- [РАБОЧЕЕ ЗАДАНИЕ 1]: Перескажите в виде краткого списка абзац фрагмента текста, который начинается словами «Не было бы достойной задачей глубинной психологии». Сохраните его основные факты.
- [РАБОЧЕЕ ЗАДАНИЕ 2]: Объясните в одном–трех предложениях, почему, согласно приведенной во фрагменте текста цитате, мир архетипов должен оставаться для человека осознанным.

Именно круг определил самую древнюю форму исполнения музыки. Запевала, стоял в центре круга людей, которые вначале отвечали ему неизменными возгласами, а затем повторяющимися фрагментами мелодии. Это послужило образцом для постоянно повторяющейся рифмы, рефрена[40], пения по очереди, а в дальнейшем для рондо (= rund, круглый). Таким образом, в центре – тема, которая «окружается» различными «музыкальными мыслями», подобно Солнцу и планетам. «Повторение – это также копирование космического движения времени суток, времени года, орбиты небесного тела; чередование вдоха и выдоха, сна и бодрствования, рождения и смерти. Интенсивное начало должно всегда возвращаться, чтобы начать новый цикл. Что касается музыки, то примерами принципа повторения являются реприза в сонате, пассакалья, рондо, фуга, канон, ричеркар, секвенция… Также и по этой особенности можно понять, что искусство представляет собой отражение и „подобие“ космоса, который как в пространственном, так и во временном отношении строится на ритмичных повторениях» [18, с. 447]. Хорошим примером здесь служит ария da capo, в которой «интенсивное начало всегда возвращается». В средневековом мензуральном нотном письме наглядно выражается отношение между кругом и Божественностью. Круг в начале нотной строки означал такт три четверти. Только он был «совершенен» как символ Божественного триединства. Из полукруга, знака «несовершенного» прямого такта, возникла наша alla breve[41]. А «окружность» квинт (которая, собственно, является не кругом, а спиралью)? Иоганн Кеплер также придавал кругу особое значение в его связи с душевной жизнью: «Понятие великого учения, представленное в виде круга, имеет в душе совершенно иное значение: здесь он является не просто прообразом внешнего мира, а в известном смысле выражением первичной способности самой души вступать в отношения» [54, с. 38]. См. также цитаты Кеплера в конце второй части «Музыка космоса».

Пожалуй, круг является самым важным древнейшим «музыкальным представлением» человечества – первообразом в значении архетипов по К.Г. Юнгу. «Мир архетипов, понимает его человек или нет, должен для него оставаться осознанным, ибо в нем он по‑прежнему связан с природой и со своими корнями. Если первообразы в той или иной форме остаются осознанными, то присущая им энергия может передаться человеку» [32].

Не было бы достойной задачей глубинной психологии выявить первообразы коллективного бессознательного также и в музыкальной области? Но здесь мы по‑прежнему стоим у истоков, и для исследователей сохраняется широкое поле деятельности. Музыкальными архетипами рабочая группа К.Г. Юнга (согласно письменному сообщению) пока не занимается, а потому современному человеку находить способы распознавания первофеноменов приходится, основываясь исключительно на своем чутье.

[Данные, извлеченные из коллекции]

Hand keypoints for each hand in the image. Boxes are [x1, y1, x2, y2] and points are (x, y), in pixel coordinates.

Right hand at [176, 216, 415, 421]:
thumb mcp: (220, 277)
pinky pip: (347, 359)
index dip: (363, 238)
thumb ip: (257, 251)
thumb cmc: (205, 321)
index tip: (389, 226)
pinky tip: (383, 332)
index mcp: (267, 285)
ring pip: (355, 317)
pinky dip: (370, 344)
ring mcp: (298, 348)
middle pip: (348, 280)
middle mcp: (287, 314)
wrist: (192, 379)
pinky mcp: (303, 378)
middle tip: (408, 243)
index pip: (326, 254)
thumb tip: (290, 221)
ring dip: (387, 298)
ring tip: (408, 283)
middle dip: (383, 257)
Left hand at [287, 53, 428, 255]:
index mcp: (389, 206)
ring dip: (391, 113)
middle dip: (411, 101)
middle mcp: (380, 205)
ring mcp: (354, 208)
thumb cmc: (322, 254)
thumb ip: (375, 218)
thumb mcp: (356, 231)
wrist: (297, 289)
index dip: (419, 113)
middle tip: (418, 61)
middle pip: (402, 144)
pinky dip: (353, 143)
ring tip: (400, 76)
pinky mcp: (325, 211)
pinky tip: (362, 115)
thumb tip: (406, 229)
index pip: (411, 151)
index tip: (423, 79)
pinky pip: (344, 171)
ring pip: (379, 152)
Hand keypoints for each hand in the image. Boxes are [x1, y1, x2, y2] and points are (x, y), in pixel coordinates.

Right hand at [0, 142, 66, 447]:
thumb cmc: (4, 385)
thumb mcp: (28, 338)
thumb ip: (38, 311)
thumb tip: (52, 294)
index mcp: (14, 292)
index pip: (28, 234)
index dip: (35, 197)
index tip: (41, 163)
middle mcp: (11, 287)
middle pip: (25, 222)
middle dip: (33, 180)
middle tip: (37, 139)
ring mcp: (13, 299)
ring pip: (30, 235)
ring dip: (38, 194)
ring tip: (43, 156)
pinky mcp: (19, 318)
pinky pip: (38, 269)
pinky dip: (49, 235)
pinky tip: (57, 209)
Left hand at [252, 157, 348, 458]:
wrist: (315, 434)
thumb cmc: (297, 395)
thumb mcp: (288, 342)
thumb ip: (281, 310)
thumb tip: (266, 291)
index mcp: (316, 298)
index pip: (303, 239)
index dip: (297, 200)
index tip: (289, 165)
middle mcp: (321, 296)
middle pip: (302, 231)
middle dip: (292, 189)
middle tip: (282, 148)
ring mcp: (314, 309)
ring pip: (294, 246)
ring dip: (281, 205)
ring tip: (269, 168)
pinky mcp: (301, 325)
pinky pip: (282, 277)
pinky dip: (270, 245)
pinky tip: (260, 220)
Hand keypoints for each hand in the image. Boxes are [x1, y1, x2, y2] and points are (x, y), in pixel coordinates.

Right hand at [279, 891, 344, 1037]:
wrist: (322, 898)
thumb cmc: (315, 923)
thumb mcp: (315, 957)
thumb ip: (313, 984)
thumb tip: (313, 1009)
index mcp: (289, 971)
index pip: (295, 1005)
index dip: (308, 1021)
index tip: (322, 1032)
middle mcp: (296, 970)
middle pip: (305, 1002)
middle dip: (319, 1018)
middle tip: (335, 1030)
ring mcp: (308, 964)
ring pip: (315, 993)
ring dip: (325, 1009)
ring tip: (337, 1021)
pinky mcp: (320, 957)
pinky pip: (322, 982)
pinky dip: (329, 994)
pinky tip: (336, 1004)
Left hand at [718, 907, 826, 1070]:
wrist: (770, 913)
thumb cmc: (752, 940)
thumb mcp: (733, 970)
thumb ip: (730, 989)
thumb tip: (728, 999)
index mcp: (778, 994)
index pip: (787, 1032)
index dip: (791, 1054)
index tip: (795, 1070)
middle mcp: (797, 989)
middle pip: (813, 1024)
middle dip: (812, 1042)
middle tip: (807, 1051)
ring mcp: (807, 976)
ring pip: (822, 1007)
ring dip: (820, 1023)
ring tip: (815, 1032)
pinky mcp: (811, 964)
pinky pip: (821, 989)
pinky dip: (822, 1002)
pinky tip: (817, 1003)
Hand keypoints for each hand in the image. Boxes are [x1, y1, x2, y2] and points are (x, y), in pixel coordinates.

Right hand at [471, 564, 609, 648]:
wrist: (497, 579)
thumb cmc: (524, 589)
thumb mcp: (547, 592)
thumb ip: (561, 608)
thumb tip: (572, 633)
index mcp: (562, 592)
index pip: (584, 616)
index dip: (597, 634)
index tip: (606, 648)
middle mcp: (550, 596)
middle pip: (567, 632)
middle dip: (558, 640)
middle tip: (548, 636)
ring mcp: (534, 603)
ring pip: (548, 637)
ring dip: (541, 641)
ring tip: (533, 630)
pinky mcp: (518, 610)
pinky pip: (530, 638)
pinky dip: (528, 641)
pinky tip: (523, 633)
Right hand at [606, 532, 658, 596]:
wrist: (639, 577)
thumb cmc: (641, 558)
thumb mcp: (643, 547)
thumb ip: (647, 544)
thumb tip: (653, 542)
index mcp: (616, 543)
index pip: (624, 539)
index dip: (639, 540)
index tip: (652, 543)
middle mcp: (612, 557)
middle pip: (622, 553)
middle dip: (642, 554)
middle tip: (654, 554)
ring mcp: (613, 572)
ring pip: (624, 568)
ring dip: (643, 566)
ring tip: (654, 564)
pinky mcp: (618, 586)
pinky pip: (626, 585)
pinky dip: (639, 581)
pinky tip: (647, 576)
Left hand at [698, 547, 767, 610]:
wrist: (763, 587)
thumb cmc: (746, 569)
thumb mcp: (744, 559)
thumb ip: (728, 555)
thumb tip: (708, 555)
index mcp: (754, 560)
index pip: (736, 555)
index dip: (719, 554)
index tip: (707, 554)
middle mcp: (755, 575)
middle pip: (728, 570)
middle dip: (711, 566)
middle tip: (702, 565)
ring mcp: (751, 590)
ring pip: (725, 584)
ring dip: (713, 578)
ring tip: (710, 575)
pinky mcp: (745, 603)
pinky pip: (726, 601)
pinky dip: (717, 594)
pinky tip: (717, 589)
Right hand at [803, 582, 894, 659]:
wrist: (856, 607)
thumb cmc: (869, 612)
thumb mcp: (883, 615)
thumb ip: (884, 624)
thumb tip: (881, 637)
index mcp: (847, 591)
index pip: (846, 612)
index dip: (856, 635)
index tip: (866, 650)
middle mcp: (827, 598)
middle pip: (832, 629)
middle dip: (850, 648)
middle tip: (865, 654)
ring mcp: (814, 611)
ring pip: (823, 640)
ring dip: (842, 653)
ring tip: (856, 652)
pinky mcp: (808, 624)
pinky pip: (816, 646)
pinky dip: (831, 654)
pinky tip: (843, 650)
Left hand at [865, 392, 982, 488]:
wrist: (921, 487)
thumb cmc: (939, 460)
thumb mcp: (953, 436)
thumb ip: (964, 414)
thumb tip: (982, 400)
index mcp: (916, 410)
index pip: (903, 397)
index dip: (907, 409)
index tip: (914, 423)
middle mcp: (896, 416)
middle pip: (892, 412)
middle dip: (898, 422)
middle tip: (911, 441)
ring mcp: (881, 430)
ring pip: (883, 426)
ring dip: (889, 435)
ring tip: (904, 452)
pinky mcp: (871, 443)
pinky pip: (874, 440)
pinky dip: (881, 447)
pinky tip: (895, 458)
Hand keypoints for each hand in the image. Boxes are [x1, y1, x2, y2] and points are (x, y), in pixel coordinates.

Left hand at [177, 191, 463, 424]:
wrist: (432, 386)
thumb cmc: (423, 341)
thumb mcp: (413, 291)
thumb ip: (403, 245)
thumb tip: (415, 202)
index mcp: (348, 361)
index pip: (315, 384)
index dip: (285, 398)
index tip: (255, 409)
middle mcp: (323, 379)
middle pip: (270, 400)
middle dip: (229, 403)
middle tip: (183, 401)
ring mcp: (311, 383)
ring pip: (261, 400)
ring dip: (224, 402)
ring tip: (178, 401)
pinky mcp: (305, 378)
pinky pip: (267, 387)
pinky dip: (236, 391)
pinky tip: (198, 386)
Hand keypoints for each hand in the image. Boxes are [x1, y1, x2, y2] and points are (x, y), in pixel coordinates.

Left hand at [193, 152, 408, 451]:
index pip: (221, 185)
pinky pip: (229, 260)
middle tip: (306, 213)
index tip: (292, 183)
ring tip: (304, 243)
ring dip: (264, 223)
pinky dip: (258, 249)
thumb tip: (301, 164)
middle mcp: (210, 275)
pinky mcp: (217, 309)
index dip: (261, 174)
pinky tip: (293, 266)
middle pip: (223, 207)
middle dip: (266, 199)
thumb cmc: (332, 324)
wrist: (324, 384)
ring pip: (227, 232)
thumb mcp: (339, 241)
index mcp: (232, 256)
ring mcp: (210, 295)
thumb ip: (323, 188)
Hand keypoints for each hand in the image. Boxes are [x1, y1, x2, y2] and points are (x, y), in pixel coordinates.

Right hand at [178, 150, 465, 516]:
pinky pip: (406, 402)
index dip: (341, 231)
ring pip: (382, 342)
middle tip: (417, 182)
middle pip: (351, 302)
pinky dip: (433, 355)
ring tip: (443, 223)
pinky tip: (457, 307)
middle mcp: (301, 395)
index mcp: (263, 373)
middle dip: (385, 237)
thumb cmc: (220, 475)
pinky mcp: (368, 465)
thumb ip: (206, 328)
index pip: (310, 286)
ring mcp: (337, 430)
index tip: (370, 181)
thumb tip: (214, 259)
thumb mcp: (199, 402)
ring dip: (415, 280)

- [ОЖИДАЕМЫЙ ОТВЕТ 1]:
- Выявление первообразов коллективного бессознательного в музыке названо достойной задачей для глубинной психологии.
- Эта работа находится в самом начале, и у исследователей остается широкое поле деятельности.
- Рабочая группа К.Г. Юнга, согласно письменному сообщению, музыкальными архетипами пока не занимается.
- Поэтому современному человеку приходится распознавать первофеномены, опираясь только на собственное чутье.

- [ОЖИДАЕМЫЙ ОТВЕТ 2]: Мир архетипов должен оставаться осознанным, потому что в нем человек по-прежнему связан с природой и со своими корнями. Кроме того, если первообразы в той или иной форме остаются осознанными, их энергия может передаться человеку.